### WORK TO COMPLETE
Return all the lines below in which the string "points" appears.

### GIVEN INFORMATION
◆ ◆ ◆ ◆

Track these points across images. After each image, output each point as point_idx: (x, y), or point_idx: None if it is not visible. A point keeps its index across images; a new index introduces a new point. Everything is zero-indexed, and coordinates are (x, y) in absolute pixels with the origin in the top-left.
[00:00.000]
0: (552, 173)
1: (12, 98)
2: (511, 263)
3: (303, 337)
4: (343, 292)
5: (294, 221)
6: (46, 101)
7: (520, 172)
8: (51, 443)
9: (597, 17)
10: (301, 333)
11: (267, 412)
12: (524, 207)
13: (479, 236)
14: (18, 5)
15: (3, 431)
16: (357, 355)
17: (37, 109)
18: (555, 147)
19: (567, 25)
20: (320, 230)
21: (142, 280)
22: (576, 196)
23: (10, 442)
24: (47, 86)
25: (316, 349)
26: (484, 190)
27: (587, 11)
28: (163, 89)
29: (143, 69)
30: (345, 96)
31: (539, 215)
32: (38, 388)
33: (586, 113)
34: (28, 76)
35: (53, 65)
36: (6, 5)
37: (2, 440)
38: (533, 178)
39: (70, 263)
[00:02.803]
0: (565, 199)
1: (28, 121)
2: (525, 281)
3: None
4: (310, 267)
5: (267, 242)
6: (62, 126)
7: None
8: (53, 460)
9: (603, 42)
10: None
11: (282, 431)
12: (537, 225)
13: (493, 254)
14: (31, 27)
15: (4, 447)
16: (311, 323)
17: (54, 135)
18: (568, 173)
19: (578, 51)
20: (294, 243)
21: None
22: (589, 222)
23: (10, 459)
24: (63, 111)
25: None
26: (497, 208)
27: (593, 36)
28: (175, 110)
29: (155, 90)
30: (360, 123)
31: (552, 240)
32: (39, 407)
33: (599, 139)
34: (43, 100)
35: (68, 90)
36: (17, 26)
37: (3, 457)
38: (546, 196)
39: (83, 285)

◆ ◆ ◆ ◆

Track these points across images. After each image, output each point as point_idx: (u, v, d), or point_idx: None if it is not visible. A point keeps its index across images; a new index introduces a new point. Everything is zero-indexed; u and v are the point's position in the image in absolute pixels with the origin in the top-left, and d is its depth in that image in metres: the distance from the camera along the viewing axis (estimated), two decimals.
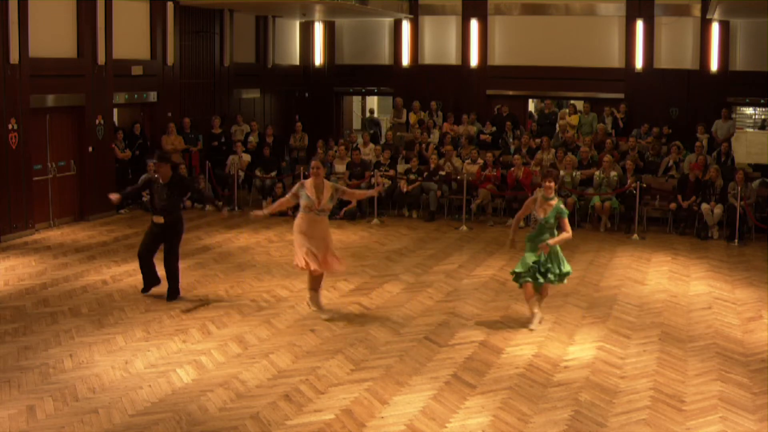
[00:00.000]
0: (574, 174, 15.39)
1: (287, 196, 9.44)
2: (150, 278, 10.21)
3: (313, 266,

◆ ◆ ◆ ◆

### TASK RESPONSE
Track these points across images. After each image, output each point as point_idx: (x, y), or point_idx: None if it is not visible. A point keeps its index across images; a new index introduces a new point. Everything is zero-indexed, and coordinates are (x, y) in absolute pixels with the origin in the top-left.
Track these points across images. After each image, output each point as point_idx: (u, v, d), or point_idx: None if it is not visible. A point keeps its index across images; a new index introduces a new point. Everything is zero-indexed; u and v are the point's position in the image in absolute pixels with the origin in the top-left, and d is its depth in that image in metres: the distance from the camera along the viewing axis (estimated), two decimals.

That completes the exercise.